Des origines multiples

Deux nouvelles études seront lancées en 2024 et 2026 dans le Léman notamment, en collaboration avec la Commission internationale pour la protection des eaux du Léman. Des recherches sont également en cours avec l’Institut national de recherche pour l’agriculture, l’alimentation et l’environnement à Thonon-les-Bains (F), de façon à mieux comprendre comment la chaîne alimentaire du lac sera impactée par l’expansion de ces mollusques.

«La moule quagga colonise les eaux à cause des activités humaines qui y ont lieu. Les spécimens prélevés dans les différents lacs ne possèdent pas le même ADN et ne partagent donc pas une seule source. On ignore encore comment elles sont arrivées dans les différents plans d’eau, commente le biologiste Piet Spaak. Il faut que la population soit vigilante, afin de freiner leur propagation.»
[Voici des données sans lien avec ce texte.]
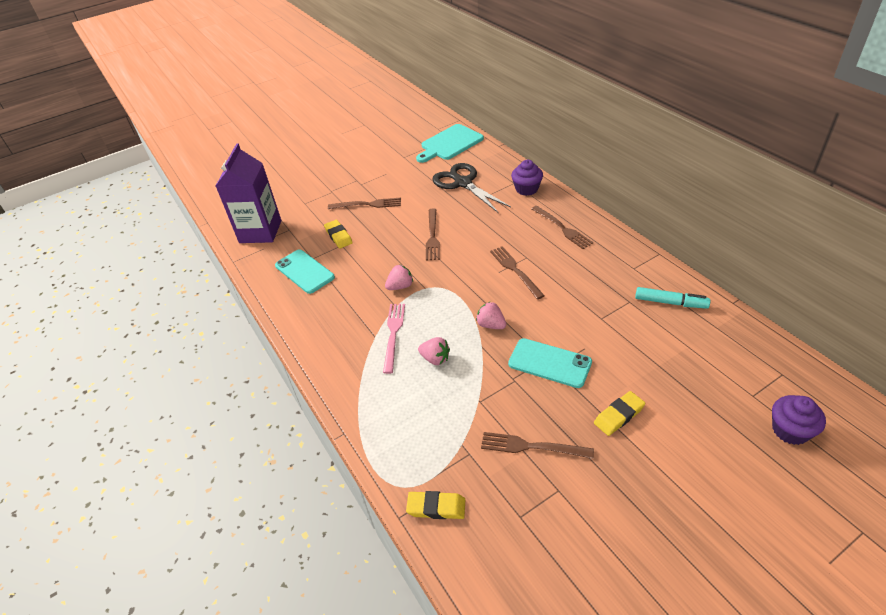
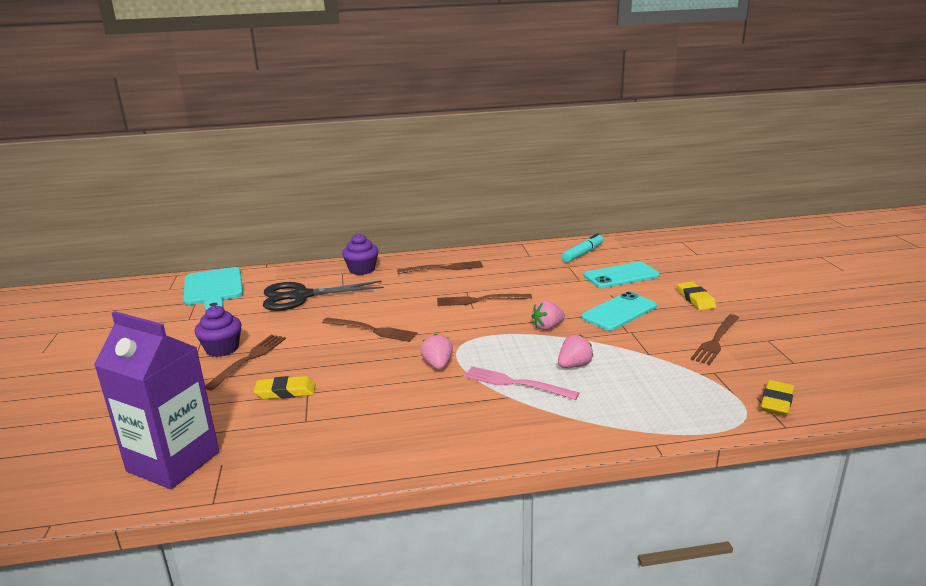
camera: 70 degrees left, 20 degrees down
turquoise phone [275,249,335,294] -> turquoise phone moved to [584,262,660,288]
purple cupcake [772,395,826,445] -> purple cupcake moved to [195,306,241,357]

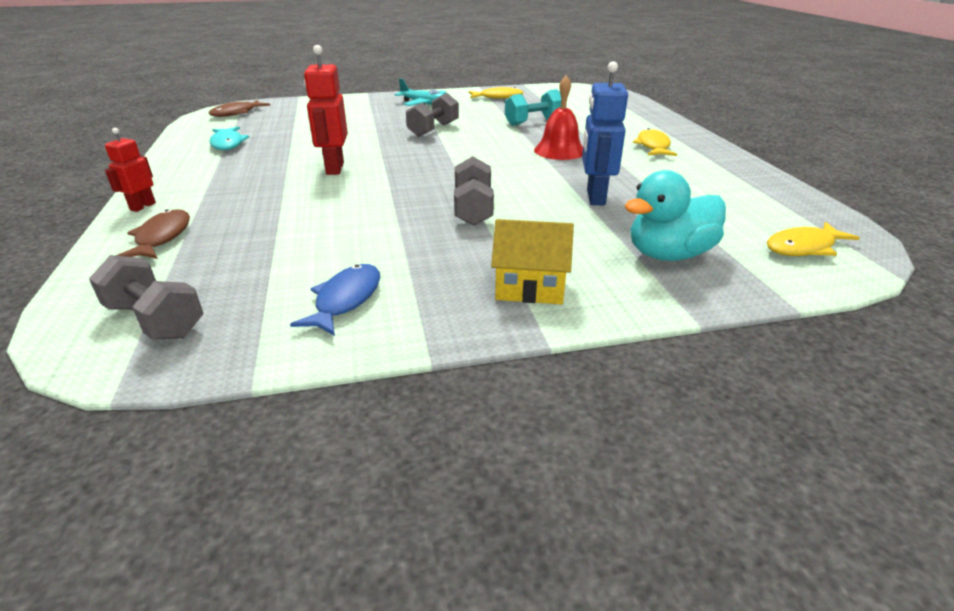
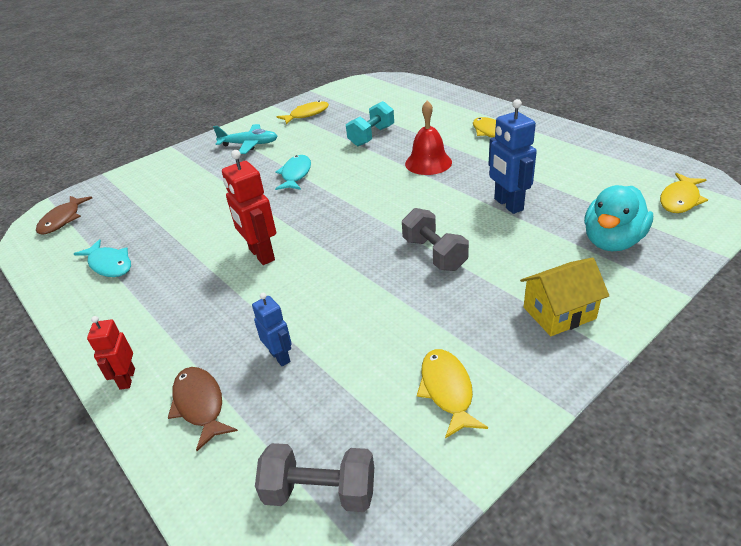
camera: 25 degrees left, 5 degrees up
blue fish [290,264,380,336] -> yellow fish [417,349,488,439]
grey dumbbell [406,93,459,137] -> turquoise fish [275,155,311,190]
none -> blue robot [252,293,292,366]

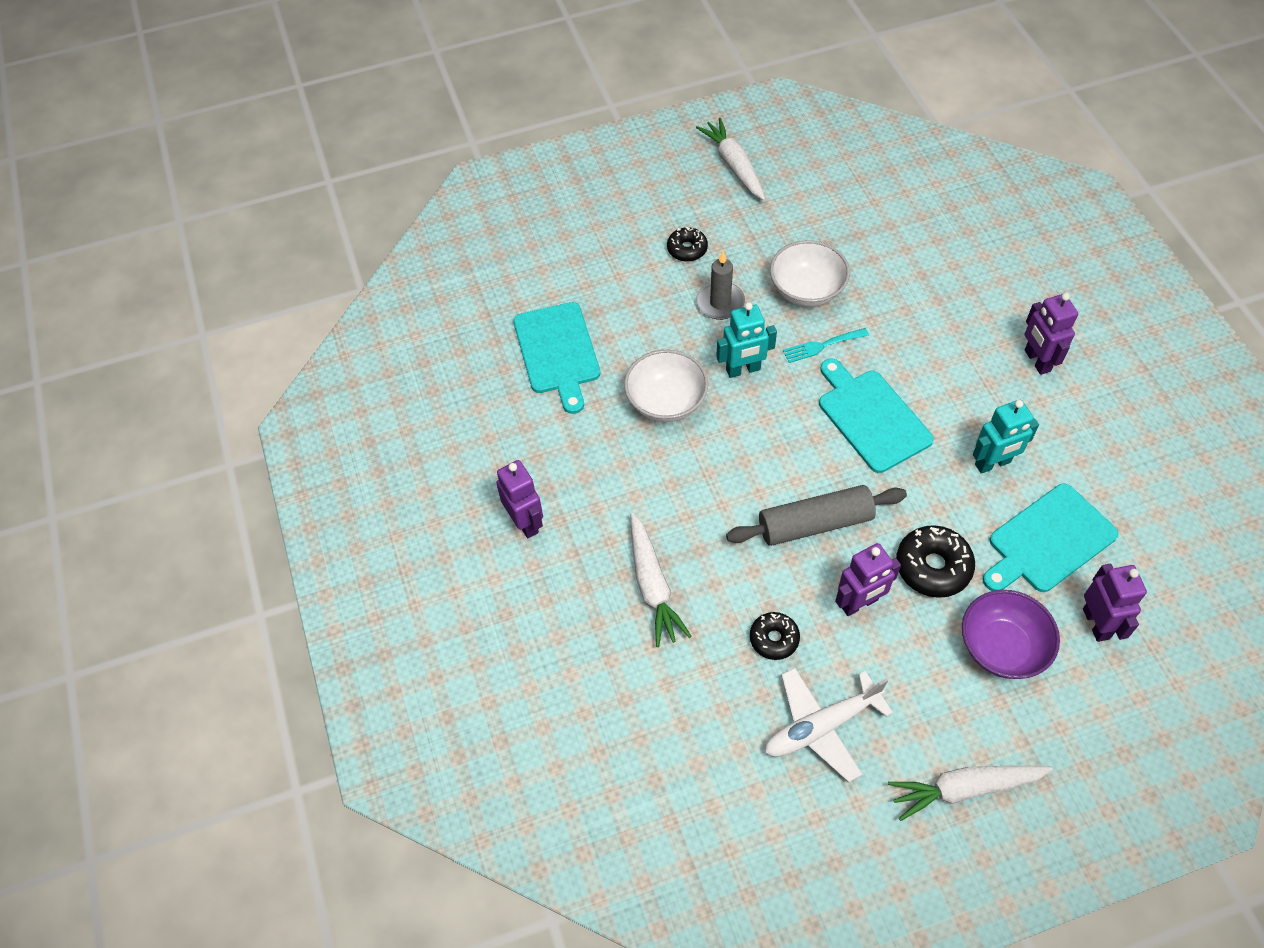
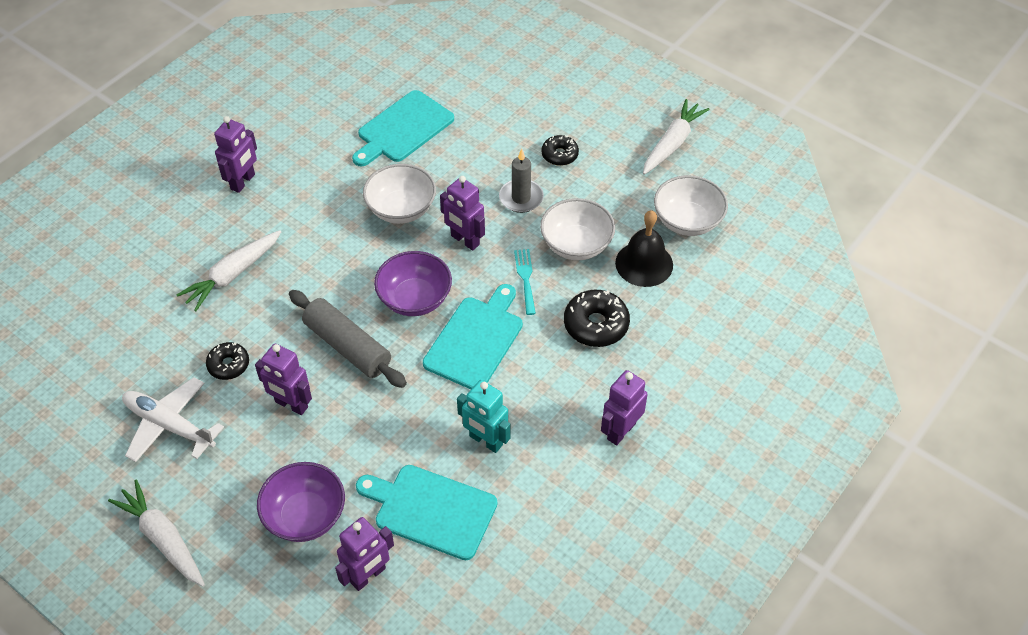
camera: 55 degrees right, 5 degrees down
turquoise robot [716,302,777,378] -> purple robot [440,176,485,251]
turquoise fork [783,328,869,363] -> turquoise fork turned 45 degrees clockwise [514,249,536,315]
black donut [896,525,975,598] -> black donut moved to [564,290,630,347]
none -> purple bowl [374,251,452,316]
none -> black bell [615,210,673,287]
none -> white bowl [654,175,728,236]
Invention brevetée à Bienne

Les moules quagga étant particulièrement coriaces, les distributeurs d’eau potable doivent rivaliser d’inventivité pour parvenir à fournir leurs clients, malgré le fait que ces mollusques obstruent leurs installations. L’usage de produits chimiques étant interdit, ils misent sur des procédés mécaniques pour broyer les envahisseuses ou se débarrasser des larves. À Bienne, Energie Service Biel vient d’annoncer que sa nouvelle station – qui fournira de l’eau potable aux 70’000 habitants de la cité et de Nidau dès 2025 – sera équipée d’un système unique au monde. Développé avec la société Reinhart Hydrocleaning à Courroux (JU) et le bureau d’études Hersche à Bolligen (BE), ce mécanisme élimine les larves des conduites et de la crépine avant qu’elles ne se transforment en moules. Cet appareil cylindrique pèse environ 1,5 tonne. Il est propulsé par pression hydraulique dans la conduite. Les larves et les sédiments sont alors évacués par un courant d’eau. Sur le chemin de retour à la station, la pression hydraulique est générée par une conduite auxiliaire qui, après le processus, est rincée à l’eau conditionnée, de manière à éviter une nouvelle infestation. Ce nettoyage sera effectué une fois par mois, de manière entièrement automatisée. Les deux conduites seront nettoyées en alternance, afin de garantir l’approvisionnement de la population en eau potable.